The campaign has been designed by J Walter Thompson and aims to create top-of-the-mind recall by building relevance for Indian consumers while providing a clear call-to-action to dispose e-waste responsibly through e-waste collection channels set up by Karo Sambhav.
J. Walter Thompson, Delhi managing partner Joy Chauhan said, “E-waste management is a complex ecosystem with multiple stakeholders, involved in the generation of e-waste and its unsafe disposal. Our campaign’s objective was to cut through all segments in a way that is simple to understand and easy to follow. To resonate with all the different stakeholders and the public at large, and to reframe the technology/environment conversation in order to make it more exciting, more relevant and more engaging – we took to pervasive cinema culture of India. We believe it would help create a positive dialogue for the program and bring the issue to fore.”
Karo Sambhav founder Pranshu Singhal said, “Discussions on e-waste management have largely been confined to experts and industry stakeholders and it is yet to become a mainstream topic. We need to engage creatively with people and drive long-term behavioural shifts. This campaign aims to build an e-waste movement in India.”
IFC’s India E-waste Program program manager Sarina Bolla said, “E-waste is the fastest growing waste stream globally; building awareness about proper management of e-waste is essential to meeting our goal of building a sustainable long-term solution for India. The campaign will engage with multiple stakeholders to change how we address the current challenges in this sector.”
The campaign will be promoted through digital, social media, and radio platforms to create widescale awareness around responsible and effective e-waste management across the country. The campaign will engage with individual consumers, bulk consumers (universities, corporates, etc.) and policy makers so that all stakeholders in the ecosystem can collectively address the e-waste crisis. The campaign will be initially promoted in Delhi, Chandigarh, Bengaluru, and Chennai and will be adapted in four languages (Hindi, English, Kannada, and Tamil) during the outreach.

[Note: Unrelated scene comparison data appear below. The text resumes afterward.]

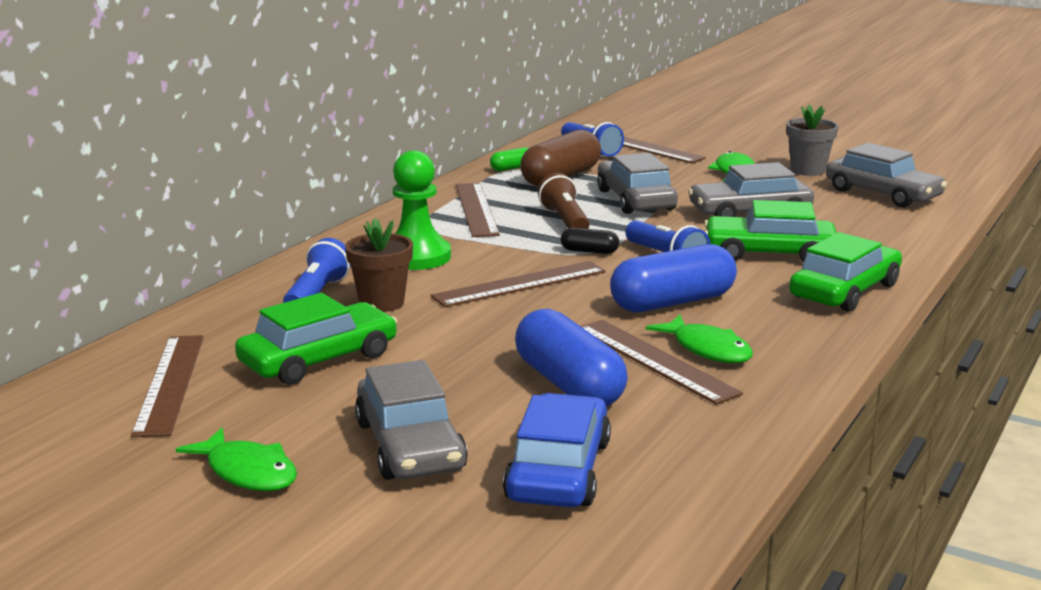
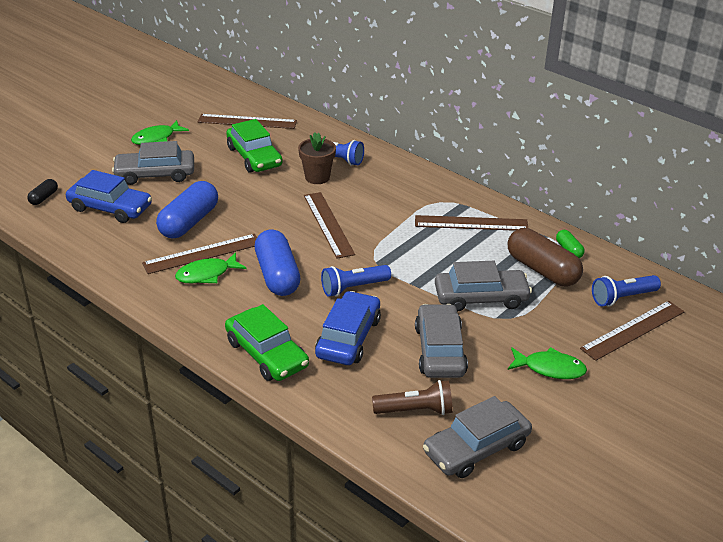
camera: 100 degrees right, 15 degrees up
green pawn [393,150,451,270] -> none
blue capsule [515,309,628,406] -> blue capsule turned 45 degrees counterclockwise [156,181,218,239]
brown flashlight [538,173,590,229] -> brown flashlight moved to [372,380,453,415]
black capsule [561,228,619,254] -> black capsule moved to [27,179,58,205]
green car [704,200,836,262] -> blue car [315,291,381,365]
grey flower pot [786,104,838,176] -> none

During the build-up to the campaign, a consumer immersion was undertaken amongst multiple stakeholders involved in creating, hoarding, and collecting e-waste. It was observed that not only was awareness of e-waste management low but it also was fascinating to discover that people had an unsullied mindset, where they didn’t realise they were doing anything wrong by not disposing off e-waste responsibly. We needed an approach that would make people want to participate in the cause, create an intent to mend their ways and be more conscious of the right way to dispose of.